Research article

Residential forecast: New kids on the block

Residential forecast

Purpose-built, institutionally owned build to rent stock has become a significant component of new housing delivery


Until recently, small-scale private landlords dominated the residential property market, with a small number of large-scale private and institutional investors sitting on legacy portfolios.

Around 2000, buy to let investment ballooned, driven primarily by the promise of inflation-busting house price growth. An income return was the icing on the cake. At its peak, in 2007, more than 183,000 mortgages were granted for the purchase of buy to let stock. That represented an increase of 22% in the number of such mortgages in existence – in just one year.

After the Global Financial Crisis (GFC), the number of buy to let mortgages granted fell and private cash investors became the dominant player. While the number of households in the private rented sector continued to grow at the rate of between 200,000 and 250,000 per year, larger institutions looked on. While they understood the fundamentals of a mismatch in supply and demand, they fretted over the entry barriers.

That is no longer the case. Pioneered by the likes of M&G, Delancey, Sigma, Quintain, Long Harbour and Grainger, purpose-built, institutionally owned build to rent stock has become a significant and increasingly important component of new housing delivery.

On the rise

On the rise Build to rent continues to gather momentum
Source:
Savills Research using BPF, Molior

To put this into context, in the year to the end of September 2018, the number of outstanding buy to let mortgages grew by just 1.1%. The number of build to rent units either complete or under construction rose by 30%.

There has been innovation in planning, design, delivery, management and branding, laying the foundations for future growth. Equally, there appears to be plenty of capacity for an increasingly diversified offering.

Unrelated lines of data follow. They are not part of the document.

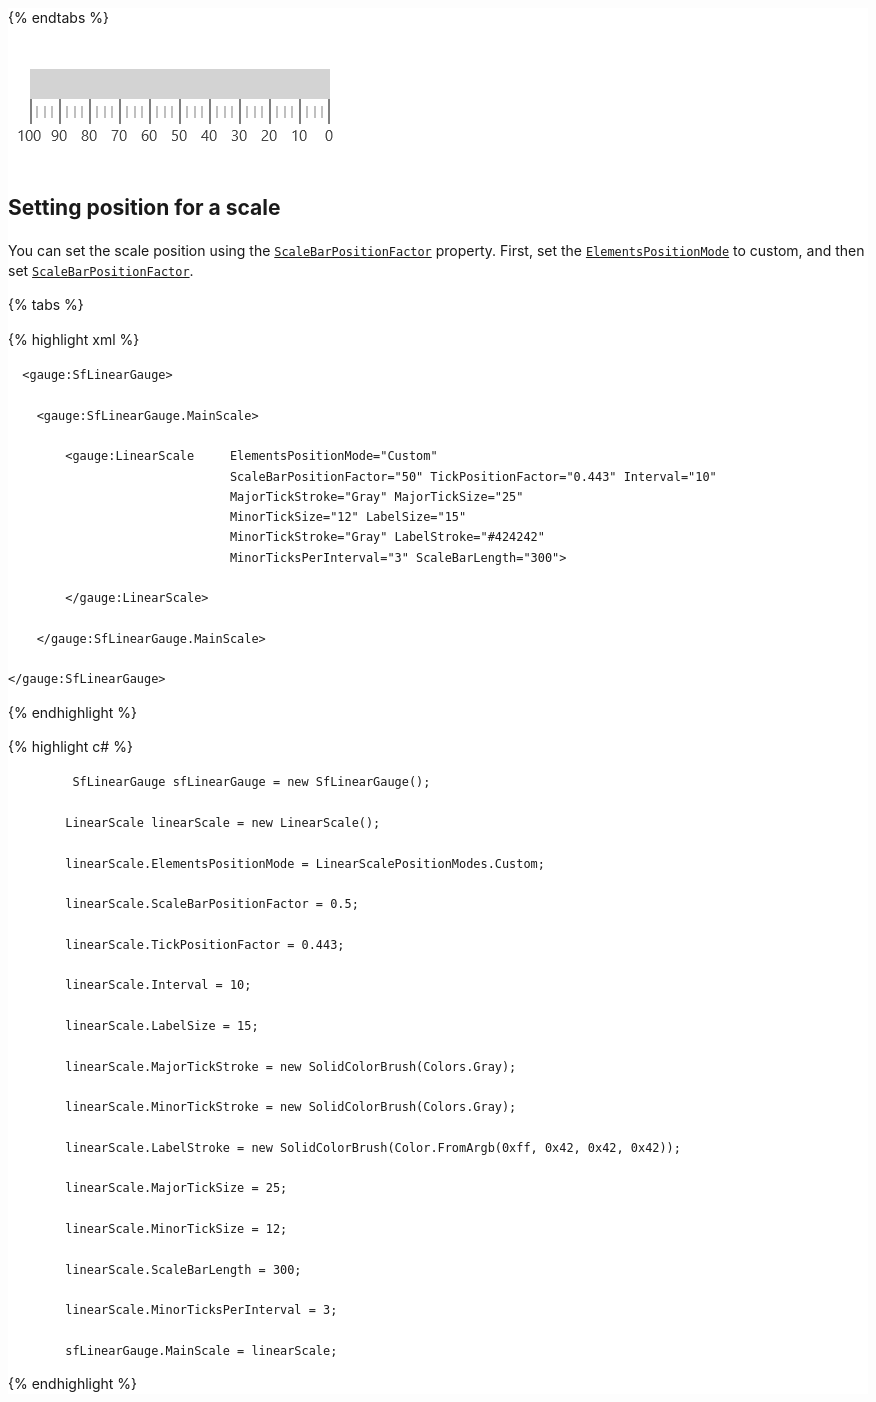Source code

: {% endtabs %}

![](Scales_images/Scales_img5.png)

## Setting position for a scale

You can set the scale position using the [`ScaleBarPositionFactor`](https://help.syncfusion.com/cr/cref_files/uwp/Syncfusion.SfGauge.UWP~Syncfusion.UI.Xaml.Gauges.LinearScale~ScaleBarPositionFactor.html) property. First, set the [`ElementsPositionMode`](https://help.syncfusion.com/cr/cref_files/uwp/Syncfusion.SfGauge.UWP~Syncfusion.UI.Xaml.Gauges.LinearScale~ElementsPositionMode.html) to custom, and then set [`ScaleBarPositionFactor`](https://help.syncfusion.com/cr/cref_files/uwp/Syncfusion.SfGauge.UWP~Syncfusion.UI.Xaml.Gauges.LinearScale~ScaleBarPositionFactor.html).

{% tabs %}

{% highlight xml %}

      <gauge:SfLinearGauge>

        <gauge:SfLinearGauge.MainScale>

            <gauge:LinearScale     ElementsPositionMode="Custom"
                                   ScaleBarPositionFactor="50" TickPositionFactor="0.443" Interval="10"
                                   MajorTickStroke="Gray" MajorTickSize="25" 
                                   MinorTickSize="12" LabelSize="15" 
                                   MinorTickStroke="Gray" LabelStroke="#424242"
                                   MinorTicksPerInterval="3" ScaleBarLength="300">

            </gauge:LinearScale>

        </gauge:SfLinearGauge.MainScale>

    </gauge:SfLinearGauge>

{% endhighlight %}

{% highlight c# %}

             SfLinearGauge sfLinearGauge = new SfLinearGauge();

            LinearScale linearScale = new LinearScale();

            linearScale.ElementsPositionMode = LinearScalePositionModes.Custom;

            linearScale.ScaleBarPositionFactor = 0.5;

            linearScale.TickPositionFactor = 0.443;

            linearScale.Interval = 10;

            linearScale.LabelSize = 15;

            linearScale.MajorTickStroke = new SolidColorBrush(Colors.Gray);

            linearScale.MinorTickStroke = new SolidColorBrush(Colors.Gray);

            linearScale.LabelStroke = new SolidColorBrush(Color.FromArgb(0xff, 0x42, 0x42, 0x42));

            linearScale.MajorTickSize = 25;

            linearScale.MinorTickSize = 12;

            linearScale.ScaleBarLength = 300;

            linearScale.MinorTicksPerInterval = 3;

            sfLinearGauge.MainScale = linearScale;

{% endhighlight %}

There has been innovation in planning, design, delivery, management and branding

Savills Research

The number of operational build to rent units remains a tiny fraction of the nation’s private rented stock. And, while the range of investors has grown, some of the largest owners of multi-family in the US remain noticeable by their absence in the UK, as do the big pension funds.

The focus has also shifted from an investment perspective. In this new age of residential property investment, the emphasis has shifted to delivering a competitive long-term income stream. Since 2011, there has been a healthy margin over gilts, though achieving that has required investors to take on the risks inherent with developing and delivering a new product and matching that to demand.

With interest rates and gilt yields expected to rise gradually over the next five years, all property asset classes will see some upward pressure on yields. Even though there are acknowledged risks around regulation, what sets build to rent apart is a potential for rental value growth underpinned by structural change in how we live, and compression of the risk premium as the sector evolves and matures.